■ Material to process ■

• • • • •

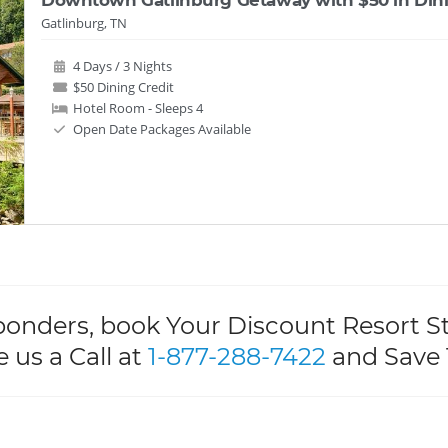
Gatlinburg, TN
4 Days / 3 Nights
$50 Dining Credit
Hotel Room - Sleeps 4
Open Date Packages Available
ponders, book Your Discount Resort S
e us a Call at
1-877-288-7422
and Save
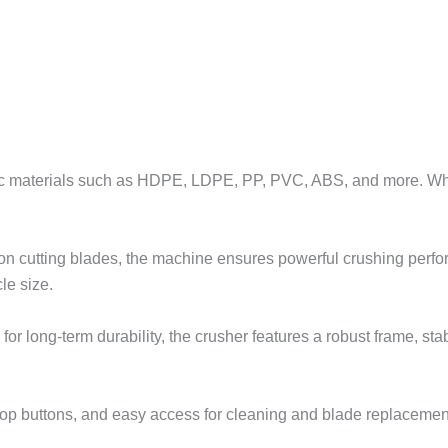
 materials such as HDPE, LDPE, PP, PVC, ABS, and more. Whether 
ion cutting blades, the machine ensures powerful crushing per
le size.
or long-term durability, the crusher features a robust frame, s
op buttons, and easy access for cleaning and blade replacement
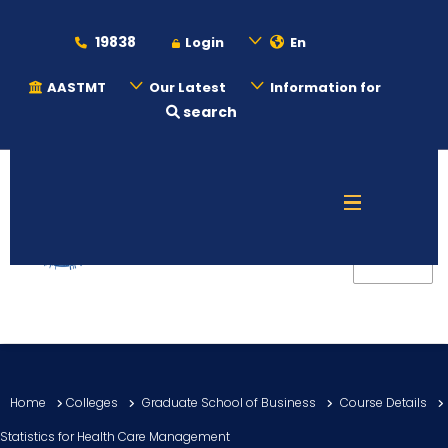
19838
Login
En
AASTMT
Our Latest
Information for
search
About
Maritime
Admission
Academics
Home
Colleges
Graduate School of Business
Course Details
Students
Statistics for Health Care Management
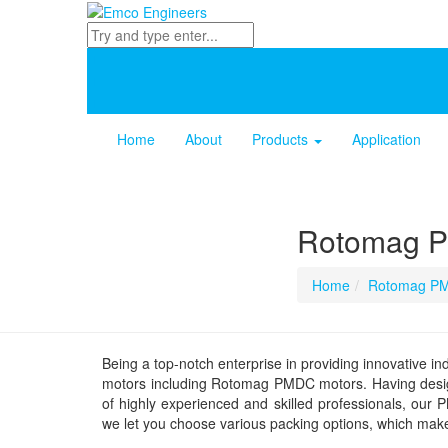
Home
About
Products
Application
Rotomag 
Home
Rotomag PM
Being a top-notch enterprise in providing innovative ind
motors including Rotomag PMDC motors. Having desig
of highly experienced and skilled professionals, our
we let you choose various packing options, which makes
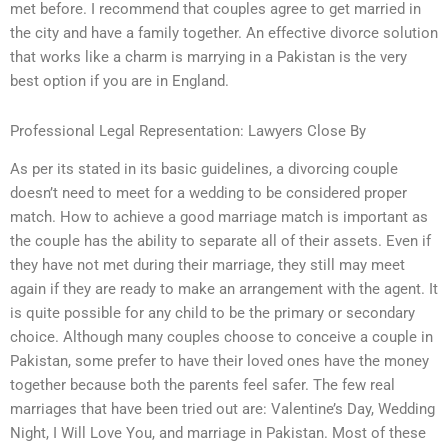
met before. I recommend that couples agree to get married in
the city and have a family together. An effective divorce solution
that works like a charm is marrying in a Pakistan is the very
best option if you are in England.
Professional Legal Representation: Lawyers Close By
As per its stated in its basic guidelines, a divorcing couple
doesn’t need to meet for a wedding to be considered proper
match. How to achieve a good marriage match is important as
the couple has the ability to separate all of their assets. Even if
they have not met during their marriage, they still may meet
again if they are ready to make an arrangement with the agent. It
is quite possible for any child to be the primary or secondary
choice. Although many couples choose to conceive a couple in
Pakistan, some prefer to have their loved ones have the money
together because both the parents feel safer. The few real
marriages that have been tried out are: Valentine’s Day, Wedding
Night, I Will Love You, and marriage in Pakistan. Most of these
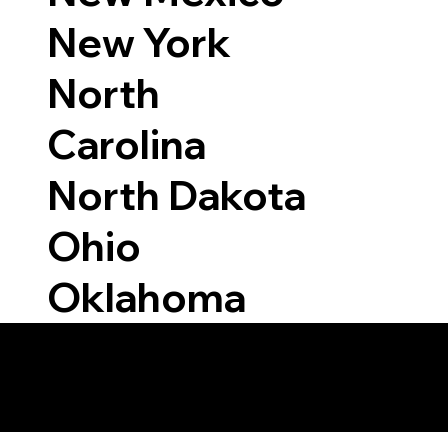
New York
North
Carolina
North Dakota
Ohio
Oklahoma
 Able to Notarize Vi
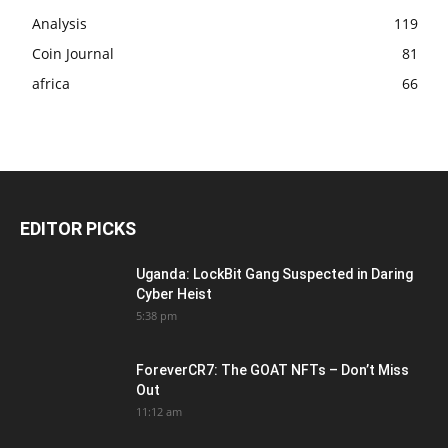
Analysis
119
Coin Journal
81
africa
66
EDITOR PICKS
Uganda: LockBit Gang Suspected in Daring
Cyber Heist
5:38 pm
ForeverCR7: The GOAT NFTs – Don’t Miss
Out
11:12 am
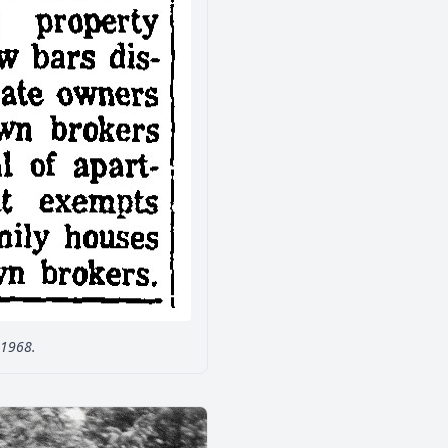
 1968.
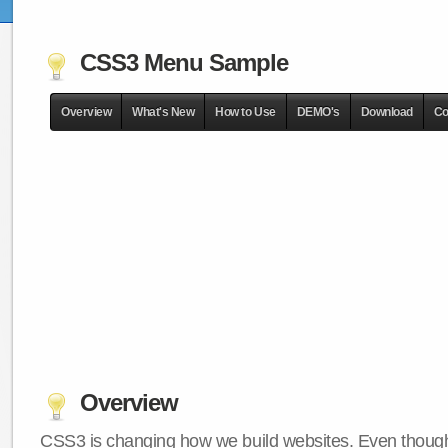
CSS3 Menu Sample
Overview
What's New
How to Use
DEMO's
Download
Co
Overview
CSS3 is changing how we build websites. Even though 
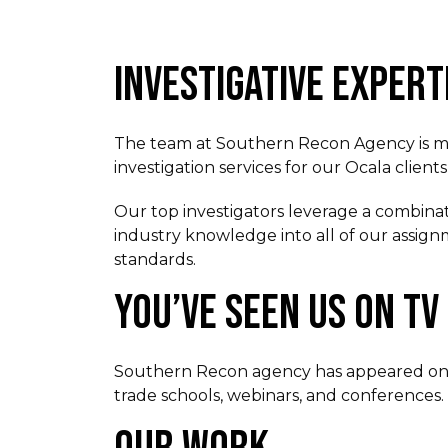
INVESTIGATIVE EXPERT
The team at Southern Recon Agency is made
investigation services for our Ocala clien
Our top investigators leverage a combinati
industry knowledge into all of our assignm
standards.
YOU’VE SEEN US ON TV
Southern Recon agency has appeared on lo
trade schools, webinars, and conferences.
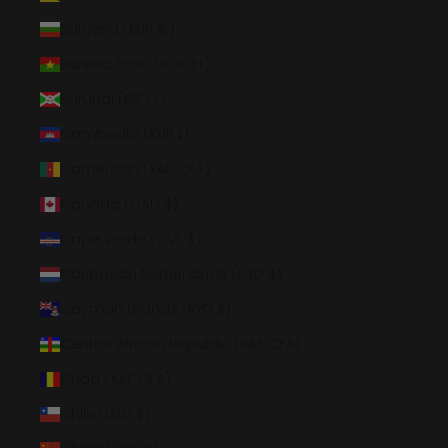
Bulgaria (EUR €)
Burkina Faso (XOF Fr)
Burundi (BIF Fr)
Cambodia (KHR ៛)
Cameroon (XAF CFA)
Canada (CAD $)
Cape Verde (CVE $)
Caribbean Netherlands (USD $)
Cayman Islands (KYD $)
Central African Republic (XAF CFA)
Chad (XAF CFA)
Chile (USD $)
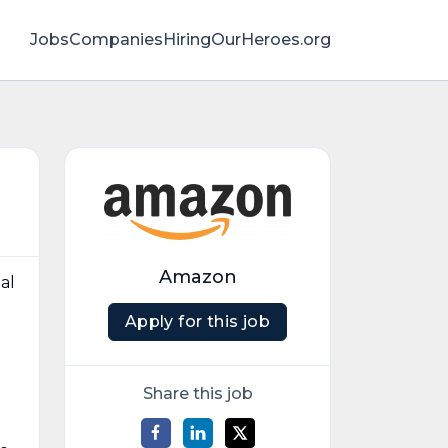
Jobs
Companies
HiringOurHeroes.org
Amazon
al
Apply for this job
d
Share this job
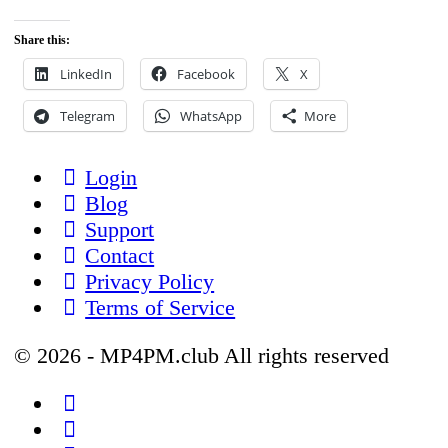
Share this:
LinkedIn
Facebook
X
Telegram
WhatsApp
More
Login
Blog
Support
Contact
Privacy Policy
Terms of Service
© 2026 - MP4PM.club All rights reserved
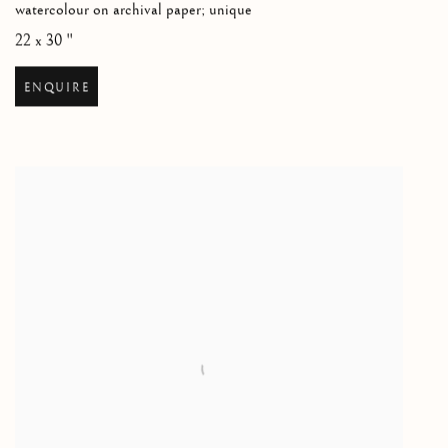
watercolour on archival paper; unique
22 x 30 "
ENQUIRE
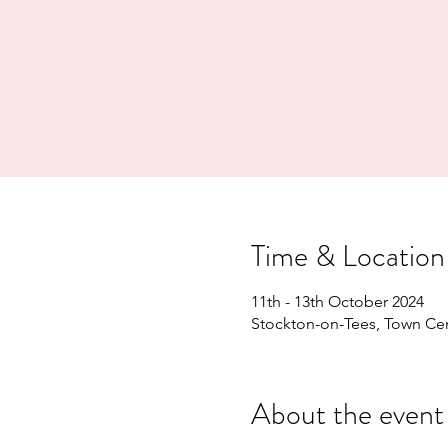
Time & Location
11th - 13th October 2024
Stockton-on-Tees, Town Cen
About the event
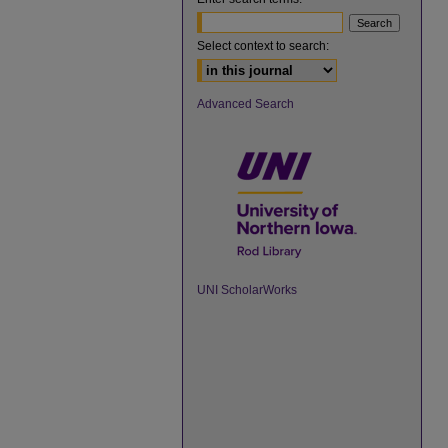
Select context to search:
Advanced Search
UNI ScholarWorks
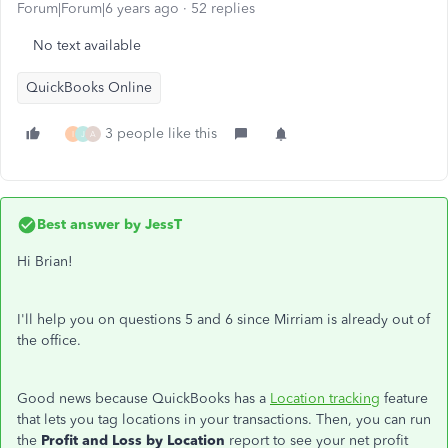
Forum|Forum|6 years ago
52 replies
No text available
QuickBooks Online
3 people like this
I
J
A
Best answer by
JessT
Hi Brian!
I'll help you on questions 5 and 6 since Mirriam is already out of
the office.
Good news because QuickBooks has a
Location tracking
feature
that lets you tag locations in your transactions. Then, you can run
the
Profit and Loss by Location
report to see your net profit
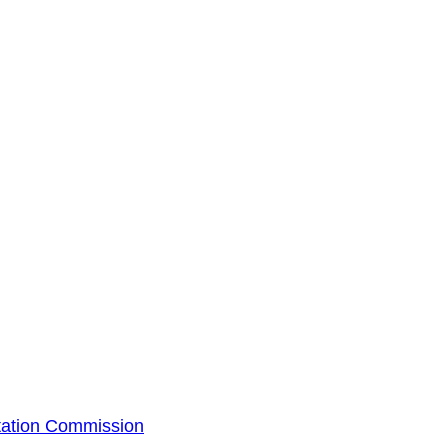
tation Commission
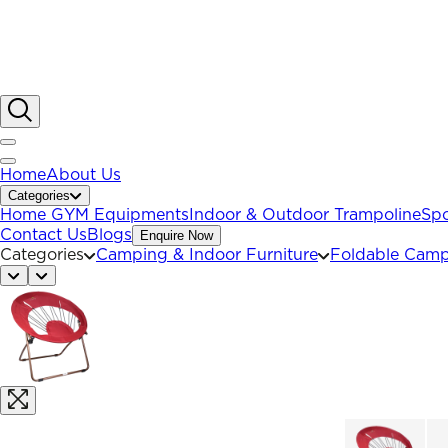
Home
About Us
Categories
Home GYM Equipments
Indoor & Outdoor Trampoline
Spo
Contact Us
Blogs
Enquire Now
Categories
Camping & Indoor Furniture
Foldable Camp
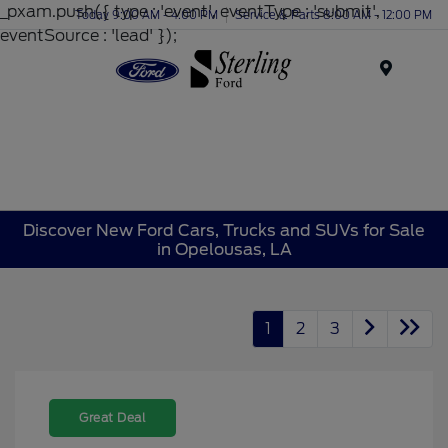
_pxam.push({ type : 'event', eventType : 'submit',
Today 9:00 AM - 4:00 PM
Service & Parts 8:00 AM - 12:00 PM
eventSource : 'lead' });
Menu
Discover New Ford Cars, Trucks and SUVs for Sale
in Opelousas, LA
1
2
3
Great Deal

• • • • •

■ Job ■
A faithful copy of every entry is needed, omitting each image.

■ Answer box ■
Gatlinburg, TN
4 Days / 3 Nights
$50 Dining Credit
Hotel Room - Sleeps 4
Open Date Packages Available
ponders, book Your Discount Resort S
e us a Call at
1-877-288-7422
and Save
 materials such as HDPE, LDPE, PP, PVC, ABS, and more. Whether 
ion cutting blades, the machine ensures powerful crushing per
le size.
or long-term durability, the crusher features a robust frame, s
op buttons, and easy access for cleaning and blade replacement
19838
Login
En
AASTMT
Our Latest
Information for
search
About
Maritime
Admission
Academics
Home
Colleges
Graduate School of Business
Course Details
Students
Statistics for Health Care Management
Home
About
Products
Application
Rotomag 
Home
Rotomag PM
Being a top-notch enterprise in providing innovative ind
motors including Rotomag PMDC motors. Having desig
of highly experienced and skilled professionals, our
we let you choose various packing options, which makes
met before. I recommend that couples agree to get married in
the city and have a family together. An effective divorce solution
that works like a charm is marrying in a Pakistan is the very
best option if you are in England.
Professional Legal Representation: Lawyers Close By
As per its stated in its basic guidelines, a divorcing couple
doesn’t need to meet for a wedding to be considered proper
match. How to achieve a good marriage match is important as
the couple has the ability to separate all of their assets. Even if
they have not met during their marriage, they still may meet
again if they are ready to make an arrangement with the agent. It
is quite possible for any child to be the primary or secondary
choice. Although many couples choose to conceive a couple in
Pakistan, some prefer to have their loved ones have the money
together because both the parents feel safer. The few real
marriages that have been tried out are: Valentine’s Day, Wedding
Night, I Will Love You, and marriage in Pakistan. Most of these
New York
North
Carolina
North Dakota
Ohio
Oklahoma
 Able to Notarize Vi
Analysis
119
Coin Journal
81
africa
66
EDITOR PICKS
Uganda: LockBit Gang Suspected in Daring
Cyber Heist
5:38 pm
ForeverCR7: The GOAT NFTs – Don’t Miss
Out
11:12 am
 1968.
CSS3 Menu Sample
Overview
What's New
How to Use
DEMO's
Download
Co
Overview
CSS3 is changing how we build websites. Even though 
INVESTIGATIVE EXPERT
The team at Southern Recon Agency is made
investigation services for our Ocala clien
Our top investigators leverage a combinati
industry knowledge into all of our assignm
standards.
YOU’VE SEEN US ON TV
Southern Recon agency has appeared on lo
trade schools, webinars, and conferences.
Bulgaria (EUR €)
Burkina Faso (XOF Fr)
Burundi (BIF Fr)
Cambodia (KHR ៛)
Cameroon (XAF CFA)
Canada (CAD $)
Cape Verde (CVE $)
Caribbean Netherlands (USD $)
Cayman Islands (KYD $)
Central African Republic (XAF CFA)
Chad (XAF CFA)
Chile (USD $)
Jobs
Companies
HiringOurHeroes.org
Amazon
al
Apply for this job
d
Share this job
Share this:
LinkedIn
Facebook
X
Telegram
WhatsApp
More
Login
Blog
Support
Contact
Privacy Policy
Terms of Service
© 2026 - MP4PM.club All rights reserved
watercolour on archival paper; unique
22 x 30 "
ENQUIRE
Time & Location
11th - 13th October 2024
Stockton-on-Tees, Town Cen
About the event
Select context to search:
Advanced Search
UNI ScholarWorks
Forum|Forum|6 years ago
52 replies
No text available
QuickBooks Online
3 people like this
I
J
A
Best answer by
JessT
Hi Brian!
I'll help you on questions 5 and 6 since Mirriam is already out of
the office.
Good news because QuickBooks has a
Location tracking
feature
that lets you tag locations in your transactions. Then, you can run
the
Profit and Loss by Location
report to see your net profit
tation Commission
Home
About Us
Categories
Home GYM Equipments
Indoor & Outdoor Trampoline
Spo
Contact Us
Blogs
Enquire Now
Categories
Camping & Indoor Furniture
Foldable Camp
_pxam.push({ type : 'event', eventType : 'submit',
Today 9:00 AM - 4:00 PM
Service & Parts 8:00 AM - 12:00 PM
eventSource : 'lead' });
Menu
Discover New Ford Cars, Trucks and SUVs for Sale
in Opelousas, LA
1
2
3
Great Deal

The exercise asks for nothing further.